## Passage provided
-.-.-

AUSTRALIA
PARENTS who smack their children may be liable to prosecution under legislation before the New South Wales parliament.
Although the Bill does not outlaw smacking, it makes parents, and charities responsible for children, open to charges of assault if they strike a child around the head or neck, use belts or sticks, or cause harm that lasts for more than a short period.
But critics of the Bill claim it will give teachers and social workers a “dangerous legal weapon to harass loving parents”.
While most states have banned corporal punishment in schools, the New South Wales legislation is the first in Australia to regulate physical punishment by parents.
Proponents of the Bill say it is intended to set a stndard for parents and removes the current defence of “lawful correction”.
Labor MP Ross Dyer, chair of the state’s law and justice committee, said the Bill had the potential to reduce some of the serious injuries suffered by children “when harsh discipline goes wrong”.
Mr Dyer said the law currently did not clearly distinguish between harsh physical punishment and physical abuse.
One Sydney hospital treated 346 young victims of abuse last year. The most common fracture was that of the skull. The hospital’s chief executive, Professor Kim Oates, said many of the children were victims of punishment “that had gone wrong”. “Often, it is a result of parents who are reprimanding children but have lost control,” he said.

-.-.-

## Material shown
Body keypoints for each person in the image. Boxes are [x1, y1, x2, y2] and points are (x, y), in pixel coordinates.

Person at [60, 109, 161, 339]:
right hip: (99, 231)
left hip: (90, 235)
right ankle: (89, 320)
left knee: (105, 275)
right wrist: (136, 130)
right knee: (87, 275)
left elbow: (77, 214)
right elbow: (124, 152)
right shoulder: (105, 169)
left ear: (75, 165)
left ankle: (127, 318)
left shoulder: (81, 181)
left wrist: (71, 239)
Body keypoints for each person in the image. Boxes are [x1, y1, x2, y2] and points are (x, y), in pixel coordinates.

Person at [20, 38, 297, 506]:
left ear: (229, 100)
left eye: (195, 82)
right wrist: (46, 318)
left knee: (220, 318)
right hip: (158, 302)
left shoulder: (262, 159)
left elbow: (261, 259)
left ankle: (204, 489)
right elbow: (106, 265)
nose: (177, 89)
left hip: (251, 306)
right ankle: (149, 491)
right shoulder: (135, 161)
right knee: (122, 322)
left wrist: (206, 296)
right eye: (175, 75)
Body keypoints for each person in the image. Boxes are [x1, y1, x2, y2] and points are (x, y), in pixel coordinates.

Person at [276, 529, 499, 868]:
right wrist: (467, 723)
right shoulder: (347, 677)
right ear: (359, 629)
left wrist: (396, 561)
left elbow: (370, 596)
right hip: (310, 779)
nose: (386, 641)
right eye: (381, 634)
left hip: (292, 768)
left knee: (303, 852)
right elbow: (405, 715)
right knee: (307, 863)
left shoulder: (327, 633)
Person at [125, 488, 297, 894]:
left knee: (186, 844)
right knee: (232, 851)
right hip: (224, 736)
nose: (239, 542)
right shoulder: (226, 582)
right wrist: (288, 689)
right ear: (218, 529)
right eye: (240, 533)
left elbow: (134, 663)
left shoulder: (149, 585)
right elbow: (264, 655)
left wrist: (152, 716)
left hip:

-.-.-

## Task goal
Write out the full article about the New South Wales smacking bill again, word for word from start to finish.

## The answer
AUSTRALIA
PARENTS who smack their children may be liable to prosecution under legislation before the New South Wales parliament.
Although the Bill does not outlaw smacking, it makes parents, and charities responsible for children, open to charges of assault if they strike a child around the head or neck, use belts or sticks, or cause harm that lasts for more than a short period.
But critics of the Bill claim it will give teachers and social workers a “dangerous legal weapon to harass loving parents”.
While most states have banned corporal punishment in schools, the New South Wales legislation is the first in Australia to regulate physical punishment by parents.
Proponents of the Bill say it is intended to set a stndard for parents and removes the current defence of “lawful correction”.
Labor MP Ross Dyer, chair of the state’s law and justice committee, said the Bill had the potential to reduce some of the serious injuries suffered by children “when harsh discipline goes wrong”.
Mr Dyer said the law currently did not clearly distinguish between harsh physical punishment and physical abuse.
One Sydney hospital treated 346 young victims of abuse last year. The most common fracture was that of the skull. The hospital’s chief executive, Professor Kim Oates, said many of the children were victims of punishment “that had gone wrong”. “Often, it is a result of parents who are reprimanding children but have lost control,” he said.